EXERCISE: Among the entries below, please repeat exactly and only the lines from the line containing "according to the" to the line containing "P501 - Dispose", both lines included.

++++++++++

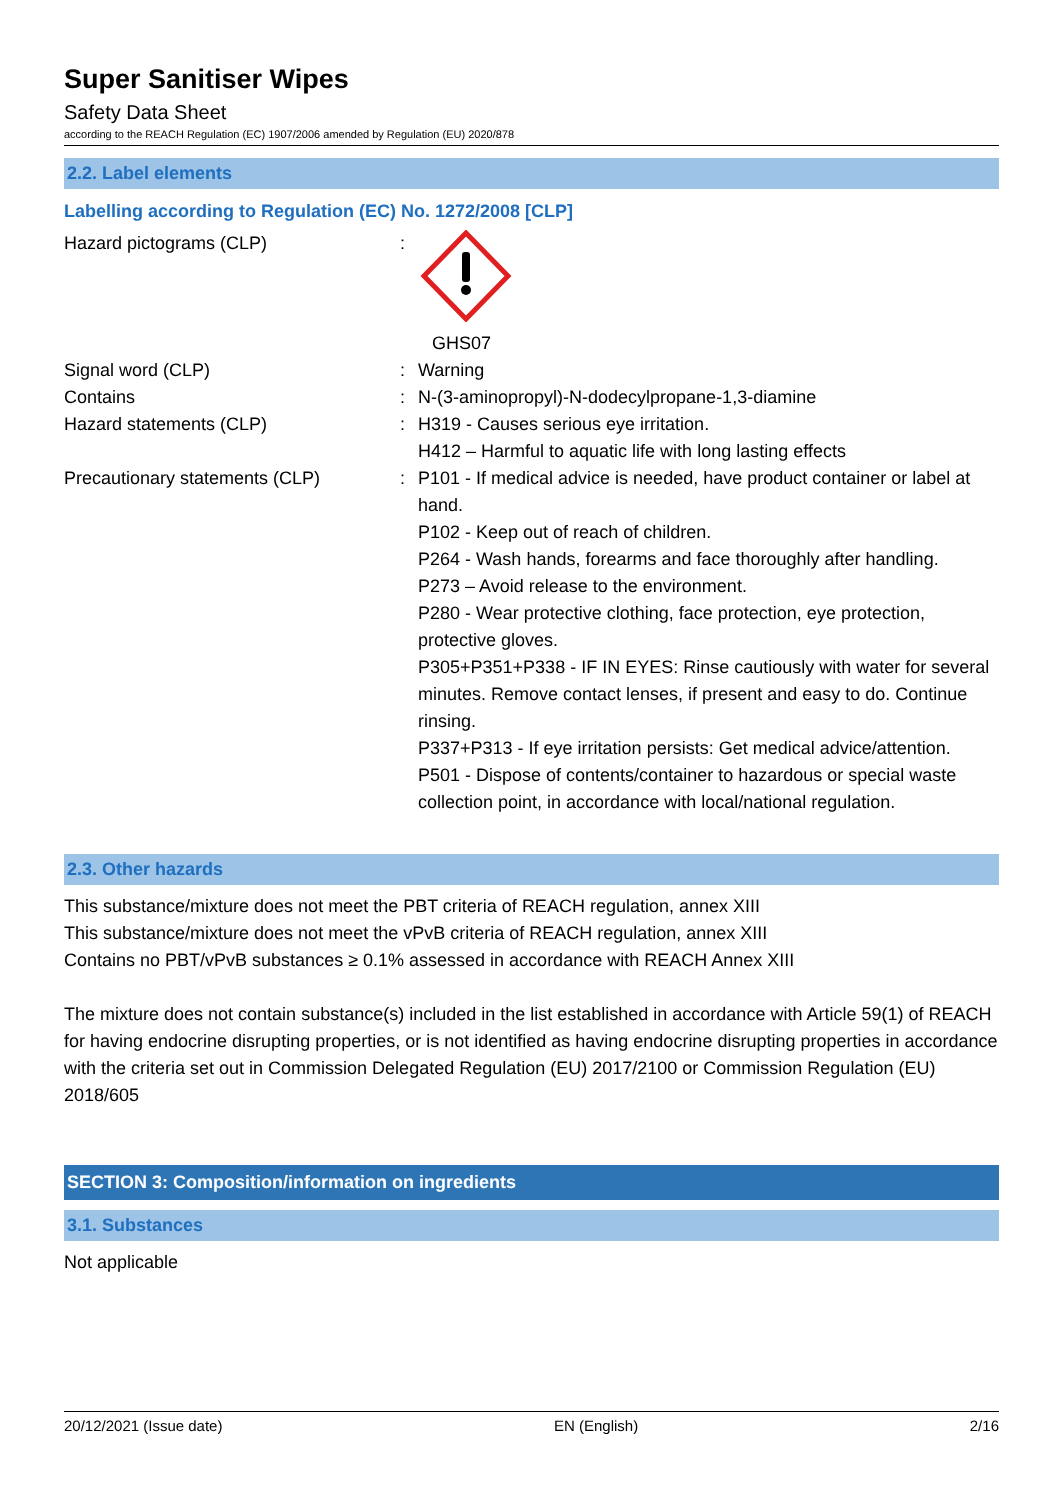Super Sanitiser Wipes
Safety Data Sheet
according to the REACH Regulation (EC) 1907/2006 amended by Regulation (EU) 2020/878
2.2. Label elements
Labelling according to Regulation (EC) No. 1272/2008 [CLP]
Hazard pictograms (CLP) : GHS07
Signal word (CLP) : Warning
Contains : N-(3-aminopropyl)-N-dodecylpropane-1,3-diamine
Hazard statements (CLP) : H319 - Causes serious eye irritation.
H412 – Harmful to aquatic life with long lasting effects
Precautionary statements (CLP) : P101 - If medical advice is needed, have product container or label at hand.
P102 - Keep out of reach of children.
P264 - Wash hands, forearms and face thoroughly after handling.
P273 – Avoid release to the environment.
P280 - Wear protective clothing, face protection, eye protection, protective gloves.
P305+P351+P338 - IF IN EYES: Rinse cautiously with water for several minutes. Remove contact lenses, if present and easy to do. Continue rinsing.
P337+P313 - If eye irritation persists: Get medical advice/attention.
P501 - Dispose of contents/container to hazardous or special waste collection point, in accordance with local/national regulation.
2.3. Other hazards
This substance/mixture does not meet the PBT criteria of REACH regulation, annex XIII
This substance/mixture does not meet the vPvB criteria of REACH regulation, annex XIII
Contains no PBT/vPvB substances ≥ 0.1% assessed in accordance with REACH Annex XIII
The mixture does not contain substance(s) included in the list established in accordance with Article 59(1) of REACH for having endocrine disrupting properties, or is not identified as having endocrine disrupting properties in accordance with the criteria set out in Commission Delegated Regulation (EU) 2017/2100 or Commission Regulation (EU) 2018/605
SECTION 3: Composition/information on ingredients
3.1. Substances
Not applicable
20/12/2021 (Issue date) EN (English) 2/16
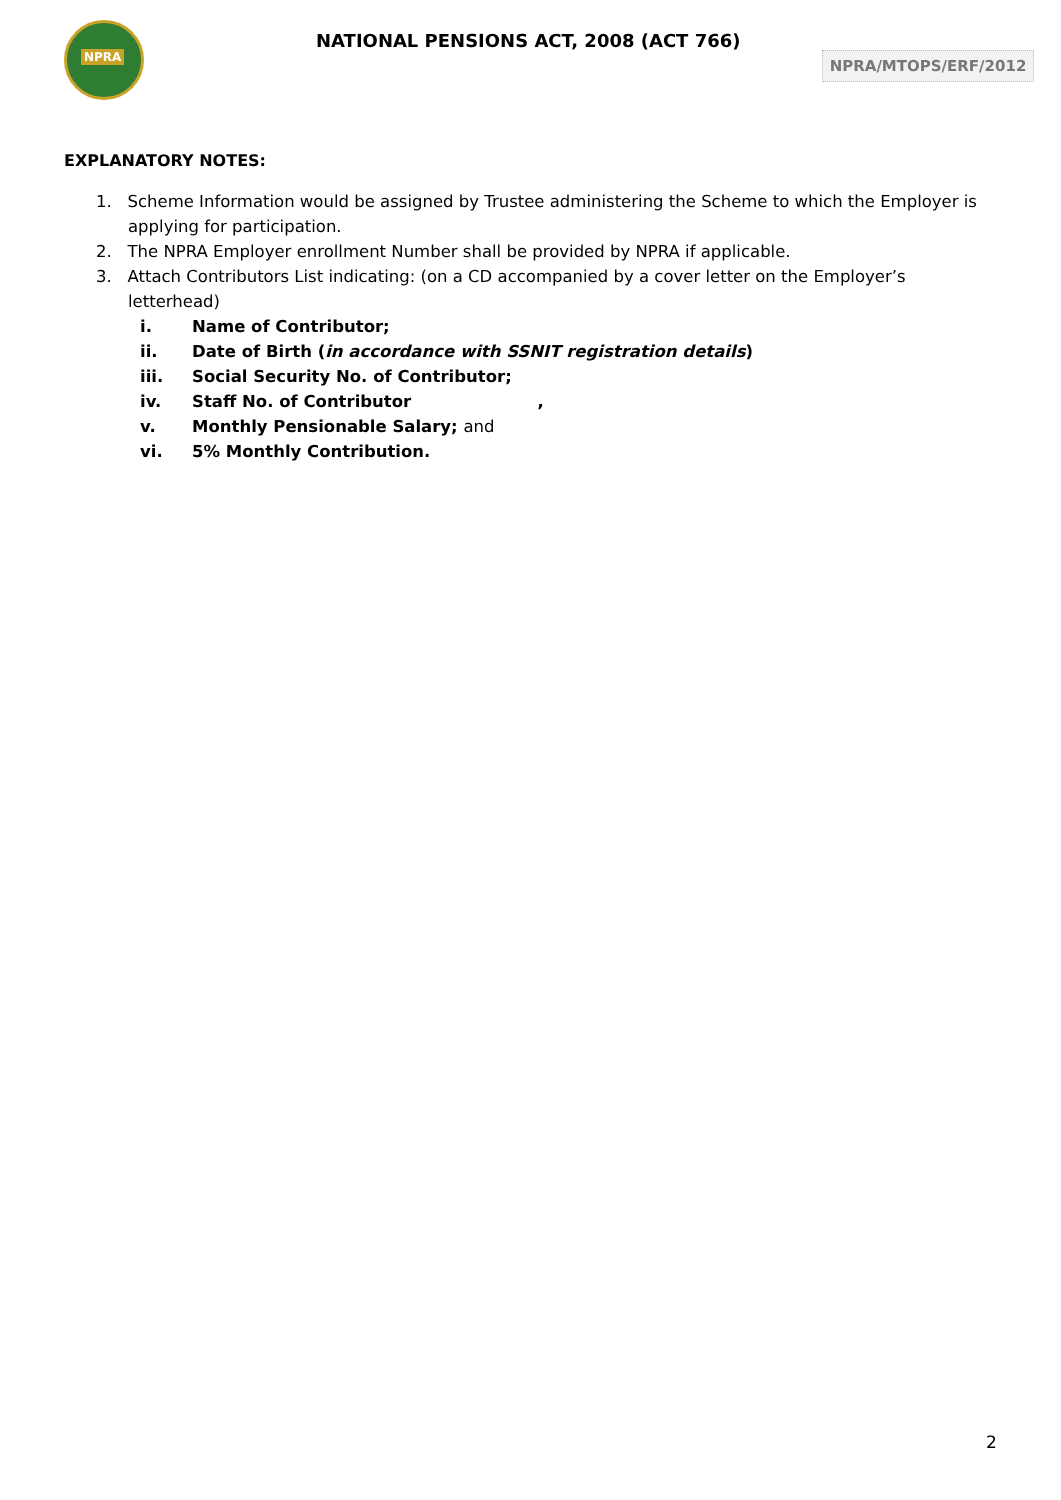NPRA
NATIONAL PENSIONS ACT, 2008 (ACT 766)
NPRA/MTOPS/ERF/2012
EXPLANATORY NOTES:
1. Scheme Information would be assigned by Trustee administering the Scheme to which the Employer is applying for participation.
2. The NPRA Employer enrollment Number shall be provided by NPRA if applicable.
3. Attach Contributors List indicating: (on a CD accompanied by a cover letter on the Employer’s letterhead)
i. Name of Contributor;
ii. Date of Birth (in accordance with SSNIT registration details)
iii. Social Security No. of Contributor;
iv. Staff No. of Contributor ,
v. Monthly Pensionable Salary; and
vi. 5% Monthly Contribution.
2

++++++++++

SOLUTION FOR THIS TASK:
according to the REACH Regulation (EC) 1907/2006 amended by Regulation (EU) 2020/878
2.2. Label elements
Labelling according to Regulation (EC) No. 1272/2008 [CLP]
Hazard pictograms (CLP) : GHS07
Signal word (CLP) : Warning
Contains : N-(3-aminopropyl)-N-dodecylpropane-1,3-diamine
Hazard statements (CLP) : H319 - Causes serious eye irritation.
H412 – Harmful to aquatic life with long lasting effects
Precautionary statements (CLP) : P101 - If medical advice is needed, have product container or label at hand.
P102 - Keep out of reach of children.
P264 - Wash hands, forearms and face thoroughly after handling.
P273 – Avoid release to the environment.
P280 - Wear protective clothing, face protection, eye protection, protective gloves.
P305+P351+P338 - IF IN EYES: Rinse cautiously with water for several minutes. Remove contact lenses, if present and easy to do. Continue rinsing.
P337+P313 - If eye irritation persists: Get medical advice/attention.
P501 - Dispose of contents/container to hazardous or special waste collection point, in accordance with local/national regulation.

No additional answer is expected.